Gather every line from the items below containing the word "that", and copy each such line in full.

######

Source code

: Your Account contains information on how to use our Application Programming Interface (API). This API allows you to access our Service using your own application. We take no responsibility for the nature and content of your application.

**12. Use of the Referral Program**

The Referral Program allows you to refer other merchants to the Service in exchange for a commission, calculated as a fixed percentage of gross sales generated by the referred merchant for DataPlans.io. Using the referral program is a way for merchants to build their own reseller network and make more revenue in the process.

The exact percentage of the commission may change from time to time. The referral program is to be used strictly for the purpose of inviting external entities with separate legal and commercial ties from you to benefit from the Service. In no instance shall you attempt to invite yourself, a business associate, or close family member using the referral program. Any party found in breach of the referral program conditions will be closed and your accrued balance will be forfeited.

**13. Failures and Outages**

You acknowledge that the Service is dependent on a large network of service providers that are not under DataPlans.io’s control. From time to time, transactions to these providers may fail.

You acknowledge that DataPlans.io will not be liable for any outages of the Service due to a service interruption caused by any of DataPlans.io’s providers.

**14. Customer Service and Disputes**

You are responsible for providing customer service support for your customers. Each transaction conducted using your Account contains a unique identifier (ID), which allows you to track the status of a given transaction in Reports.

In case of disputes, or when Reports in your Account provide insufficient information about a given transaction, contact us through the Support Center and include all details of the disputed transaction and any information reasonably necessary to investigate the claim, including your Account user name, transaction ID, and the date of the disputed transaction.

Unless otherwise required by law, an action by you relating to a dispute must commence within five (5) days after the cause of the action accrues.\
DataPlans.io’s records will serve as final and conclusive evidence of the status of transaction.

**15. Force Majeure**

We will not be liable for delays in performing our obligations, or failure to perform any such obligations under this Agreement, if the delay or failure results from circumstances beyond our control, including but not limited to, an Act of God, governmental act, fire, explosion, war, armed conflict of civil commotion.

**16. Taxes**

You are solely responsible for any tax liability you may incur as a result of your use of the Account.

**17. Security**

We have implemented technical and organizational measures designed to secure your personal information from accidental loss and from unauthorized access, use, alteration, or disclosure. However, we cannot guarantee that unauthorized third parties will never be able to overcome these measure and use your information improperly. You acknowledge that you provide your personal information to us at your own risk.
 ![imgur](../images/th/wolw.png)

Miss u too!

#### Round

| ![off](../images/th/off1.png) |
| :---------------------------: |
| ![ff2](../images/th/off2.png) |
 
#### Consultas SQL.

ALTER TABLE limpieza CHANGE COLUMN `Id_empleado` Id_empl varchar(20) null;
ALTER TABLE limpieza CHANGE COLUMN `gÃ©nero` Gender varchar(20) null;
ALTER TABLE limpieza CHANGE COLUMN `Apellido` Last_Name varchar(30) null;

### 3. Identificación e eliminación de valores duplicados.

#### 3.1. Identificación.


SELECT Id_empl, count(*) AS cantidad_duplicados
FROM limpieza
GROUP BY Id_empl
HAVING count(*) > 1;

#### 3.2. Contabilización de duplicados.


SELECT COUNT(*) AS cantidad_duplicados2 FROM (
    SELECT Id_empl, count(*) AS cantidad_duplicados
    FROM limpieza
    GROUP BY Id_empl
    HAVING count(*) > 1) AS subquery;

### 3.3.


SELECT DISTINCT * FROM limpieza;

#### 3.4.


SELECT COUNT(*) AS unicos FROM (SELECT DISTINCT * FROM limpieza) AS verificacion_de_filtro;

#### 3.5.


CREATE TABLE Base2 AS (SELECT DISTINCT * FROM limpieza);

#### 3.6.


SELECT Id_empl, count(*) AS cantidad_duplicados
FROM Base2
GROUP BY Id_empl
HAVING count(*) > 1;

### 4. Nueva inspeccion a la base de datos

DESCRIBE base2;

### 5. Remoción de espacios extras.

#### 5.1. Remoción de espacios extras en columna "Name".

######

● **Task answer**
You acknowledge that the Service is dependent on a large network of service providers that are not under DataPlans.io’s control. From time to time, transactions to these providers may fail.
You acknowledge that DataPlans.io will not be liable for any outages of the Service due to a service interruption caused by any of DataPlans.io’s providers.
We have implemented technical and organizational measures designed to secure your personal information from accidental loss and from unauthorized access, use, alteration, or disclosure. However, we cannot guarantee that unauthorized third parties will never be able to overcome these measure and use your information improperly. You acknowledge that you provide your personal information to us at your own risk.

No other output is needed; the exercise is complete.